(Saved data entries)
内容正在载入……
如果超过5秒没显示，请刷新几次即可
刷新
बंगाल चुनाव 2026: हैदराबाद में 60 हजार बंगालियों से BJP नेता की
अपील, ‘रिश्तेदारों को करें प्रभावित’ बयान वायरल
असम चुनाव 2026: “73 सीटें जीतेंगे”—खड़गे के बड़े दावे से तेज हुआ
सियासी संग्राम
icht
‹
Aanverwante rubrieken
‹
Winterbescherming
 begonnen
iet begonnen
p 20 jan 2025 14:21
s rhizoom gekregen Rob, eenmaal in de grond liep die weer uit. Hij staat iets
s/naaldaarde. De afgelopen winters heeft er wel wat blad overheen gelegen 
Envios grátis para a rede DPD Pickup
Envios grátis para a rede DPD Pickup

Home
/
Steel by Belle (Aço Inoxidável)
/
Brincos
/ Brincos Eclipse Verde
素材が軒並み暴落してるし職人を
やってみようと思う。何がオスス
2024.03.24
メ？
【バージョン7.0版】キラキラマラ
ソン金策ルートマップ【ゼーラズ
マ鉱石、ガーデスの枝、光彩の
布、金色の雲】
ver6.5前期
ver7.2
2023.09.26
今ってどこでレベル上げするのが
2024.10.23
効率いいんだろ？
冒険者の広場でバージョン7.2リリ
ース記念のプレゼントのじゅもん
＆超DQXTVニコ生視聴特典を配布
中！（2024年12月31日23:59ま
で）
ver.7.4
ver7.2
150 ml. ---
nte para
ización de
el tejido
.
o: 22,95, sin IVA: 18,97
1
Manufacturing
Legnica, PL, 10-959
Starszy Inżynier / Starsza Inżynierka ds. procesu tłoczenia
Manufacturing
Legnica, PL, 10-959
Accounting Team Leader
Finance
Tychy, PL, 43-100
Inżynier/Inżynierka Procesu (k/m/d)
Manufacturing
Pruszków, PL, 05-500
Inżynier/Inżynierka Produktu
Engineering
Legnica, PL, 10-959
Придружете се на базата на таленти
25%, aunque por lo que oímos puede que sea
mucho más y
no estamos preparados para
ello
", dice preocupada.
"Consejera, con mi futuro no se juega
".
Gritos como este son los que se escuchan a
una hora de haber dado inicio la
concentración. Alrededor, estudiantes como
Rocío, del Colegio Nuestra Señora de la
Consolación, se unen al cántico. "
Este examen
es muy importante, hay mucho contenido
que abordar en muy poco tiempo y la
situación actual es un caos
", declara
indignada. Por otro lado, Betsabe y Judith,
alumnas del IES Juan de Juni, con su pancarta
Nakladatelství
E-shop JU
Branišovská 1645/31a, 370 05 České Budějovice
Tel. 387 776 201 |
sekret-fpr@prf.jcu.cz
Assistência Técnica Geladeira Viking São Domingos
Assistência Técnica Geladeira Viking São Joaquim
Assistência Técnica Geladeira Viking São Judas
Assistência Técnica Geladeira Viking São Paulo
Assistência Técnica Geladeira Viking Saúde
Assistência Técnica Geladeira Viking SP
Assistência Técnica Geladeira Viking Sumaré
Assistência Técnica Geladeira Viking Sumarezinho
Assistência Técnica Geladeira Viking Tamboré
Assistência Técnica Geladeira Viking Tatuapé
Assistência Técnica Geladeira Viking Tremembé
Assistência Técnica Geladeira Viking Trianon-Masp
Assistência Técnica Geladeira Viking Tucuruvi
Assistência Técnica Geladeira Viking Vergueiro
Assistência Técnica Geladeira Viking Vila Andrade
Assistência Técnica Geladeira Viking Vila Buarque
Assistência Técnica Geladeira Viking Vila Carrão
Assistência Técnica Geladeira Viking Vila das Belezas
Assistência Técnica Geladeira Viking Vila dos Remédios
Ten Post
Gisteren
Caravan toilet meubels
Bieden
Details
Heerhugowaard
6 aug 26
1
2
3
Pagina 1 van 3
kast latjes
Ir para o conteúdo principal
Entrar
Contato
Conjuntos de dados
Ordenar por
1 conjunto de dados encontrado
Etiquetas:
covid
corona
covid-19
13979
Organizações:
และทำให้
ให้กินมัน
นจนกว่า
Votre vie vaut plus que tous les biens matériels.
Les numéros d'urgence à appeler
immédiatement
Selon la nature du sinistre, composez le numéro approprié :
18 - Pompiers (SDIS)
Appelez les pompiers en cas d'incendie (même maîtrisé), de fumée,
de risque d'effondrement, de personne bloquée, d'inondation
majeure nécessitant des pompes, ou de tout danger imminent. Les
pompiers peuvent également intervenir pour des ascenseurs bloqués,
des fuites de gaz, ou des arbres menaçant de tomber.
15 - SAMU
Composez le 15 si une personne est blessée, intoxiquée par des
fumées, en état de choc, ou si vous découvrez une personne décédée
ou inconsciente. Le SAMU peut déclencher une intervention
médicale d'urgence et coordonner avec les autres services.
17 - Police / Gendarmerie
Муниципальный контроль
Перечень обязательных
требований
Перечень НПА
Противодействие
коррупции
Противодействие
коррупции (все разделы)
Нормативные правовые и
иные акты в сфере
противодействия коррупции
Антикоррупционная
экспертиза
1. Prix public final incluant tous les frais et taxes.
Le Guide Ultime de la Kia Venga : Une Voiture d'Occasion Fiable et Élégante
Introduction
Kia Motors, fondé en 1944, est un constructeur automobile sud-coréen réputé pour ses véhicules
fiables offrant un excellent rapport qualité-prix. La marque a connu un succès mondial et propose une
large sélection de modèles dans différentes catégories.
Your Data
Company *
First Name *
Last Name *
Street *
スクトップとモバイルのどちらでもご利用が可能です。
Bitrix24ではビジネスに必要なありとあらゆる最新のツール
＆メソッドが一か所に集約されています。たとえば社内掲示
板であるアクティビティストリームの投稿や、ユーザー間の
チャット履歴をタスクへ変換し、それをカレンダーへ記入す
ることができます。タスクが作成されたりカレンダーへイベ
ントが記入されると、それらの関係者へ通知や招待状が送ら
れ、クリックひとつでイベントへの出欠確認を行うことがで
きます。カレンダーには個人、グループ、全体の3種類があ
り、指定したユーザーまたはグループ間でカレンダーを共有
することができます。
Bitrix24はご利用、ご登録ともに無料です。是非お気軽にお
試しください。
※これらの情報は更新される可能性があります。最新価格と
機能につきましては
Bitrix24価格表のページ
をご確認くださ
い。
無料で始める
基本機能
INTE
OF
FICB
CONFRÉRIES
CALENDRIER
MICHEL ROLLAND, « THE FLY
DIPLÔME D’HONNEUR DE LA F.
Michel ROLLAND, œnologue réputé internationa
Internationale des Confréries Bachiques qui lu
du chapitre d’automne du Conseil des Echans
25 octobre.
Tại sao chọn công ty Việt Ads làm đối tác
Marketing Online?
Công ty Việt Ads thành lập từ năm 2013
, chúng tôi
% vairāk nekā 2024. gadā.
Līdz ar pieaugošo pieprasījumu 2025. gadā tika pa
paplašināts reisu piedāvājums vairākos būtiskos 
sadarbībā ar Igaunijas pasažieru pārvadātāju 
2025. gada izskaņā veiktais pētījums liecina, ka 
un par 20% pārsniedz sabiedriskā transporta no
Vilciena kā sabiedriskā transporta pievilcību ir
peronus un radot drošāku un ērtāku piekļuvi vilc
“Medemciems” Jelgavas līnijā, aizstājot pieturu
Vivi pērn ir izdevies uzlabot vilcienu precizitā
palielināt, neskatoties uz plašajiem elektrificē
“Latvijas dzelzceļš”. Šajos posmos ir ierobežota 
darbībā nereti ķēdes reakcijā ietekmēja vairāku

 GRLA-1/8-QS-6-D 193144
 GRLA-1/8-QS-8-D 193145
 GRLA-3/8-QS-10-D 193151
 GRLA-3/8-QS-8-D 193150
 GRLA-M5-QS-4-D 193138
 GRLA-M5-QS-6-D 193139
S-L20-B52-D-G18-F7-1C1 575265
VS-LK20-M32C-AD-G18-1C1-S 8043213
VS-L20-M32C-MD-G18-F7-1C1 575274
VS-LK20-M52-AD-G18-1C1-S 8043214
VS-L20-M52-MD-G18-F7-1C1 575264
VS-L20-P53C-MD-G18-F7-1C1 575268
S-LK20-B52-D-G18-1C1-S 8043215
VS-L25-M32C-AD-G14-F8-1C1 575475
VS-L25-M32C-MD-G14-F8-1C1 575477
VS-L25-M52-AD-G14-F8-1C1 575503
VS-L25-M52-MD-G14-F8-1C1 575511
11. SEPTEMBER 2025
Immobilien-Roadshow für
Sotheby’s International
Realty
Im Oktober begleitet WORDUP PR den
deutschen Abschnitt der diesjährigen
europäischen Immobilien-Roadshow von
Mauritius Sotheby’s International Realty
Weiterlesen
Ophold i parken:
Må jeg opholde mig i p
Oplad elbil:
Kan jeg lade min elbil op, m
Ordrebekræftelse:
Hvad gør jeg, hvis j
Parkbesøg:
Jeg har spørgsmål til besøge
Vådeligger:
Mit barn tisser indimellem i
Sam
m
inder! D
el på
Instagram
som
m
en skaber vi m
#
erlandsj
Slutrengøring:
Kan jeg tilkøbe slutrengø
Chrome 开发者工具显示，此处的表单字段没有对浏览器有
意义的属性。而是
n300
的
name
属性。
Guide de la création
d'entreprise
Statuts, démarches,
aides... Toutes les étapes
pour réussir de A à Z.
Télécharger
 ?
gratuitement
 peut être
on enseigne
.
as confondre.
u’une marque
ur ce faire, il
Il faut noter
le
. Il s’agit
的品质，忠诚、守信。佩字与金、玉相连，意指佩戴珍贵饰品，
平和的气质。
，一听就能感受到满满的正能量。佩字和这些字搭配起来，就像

[Your assignment]: Copy the material without changes, from its first line through the line that contains "冒険者の広場でバージョン7.2リリ", both ends included.

[Response]:
内容正在载入……
如果超过5秒没显示，请刷新几次即可
刷新
बंगाल चुनाव 2026: हैदराबाद में 60 हजार बंगालियों से BJP नेता की
अपील, ‘रिश्तेदारों को करें प्रभावित’ बयान वायरल
असम चुनाव 2026: “73 सीटें जीतेंगे”—खड़गे के बड़े दावे से तेज हुआ
सियासी संग्राम
icht
‹
Aanverwante rubrieken
‹
Winterbescherming
 begonnen
iet begonnen
p 20 jan 2025 14:21
s rhizoom gekregen Rob, eenmaal in de grond liep die weer uit. Hij staat iets
s/naaldaarde. De afgelopen winters heeft er wel wat blad overheen gelegen 
Envios grátis para a rede DPD Pickup
Envios grátis para a rede DPD Pickup

Home
/
Steel by Belle (Aço Inoxidável)
/
Brincos
/ Brincos Eclipse Verde
素材が軒並み暴落してるし職人を
やってみようと思う。何がオスス
2024.03.24
メ？
【バージョン7.0版】キラキラマラ
ソン金策ルートマップ【ゼーラズ
マ鉱石、ガーデスの枝、光彩の
布、金色の雲】
ver6.5前期
ver7.2
2023.09.26
今ってどこでレベル上げするのが
2024.10.23
効率いいんだろ？
冒険者の広場でバージョン7.2リリ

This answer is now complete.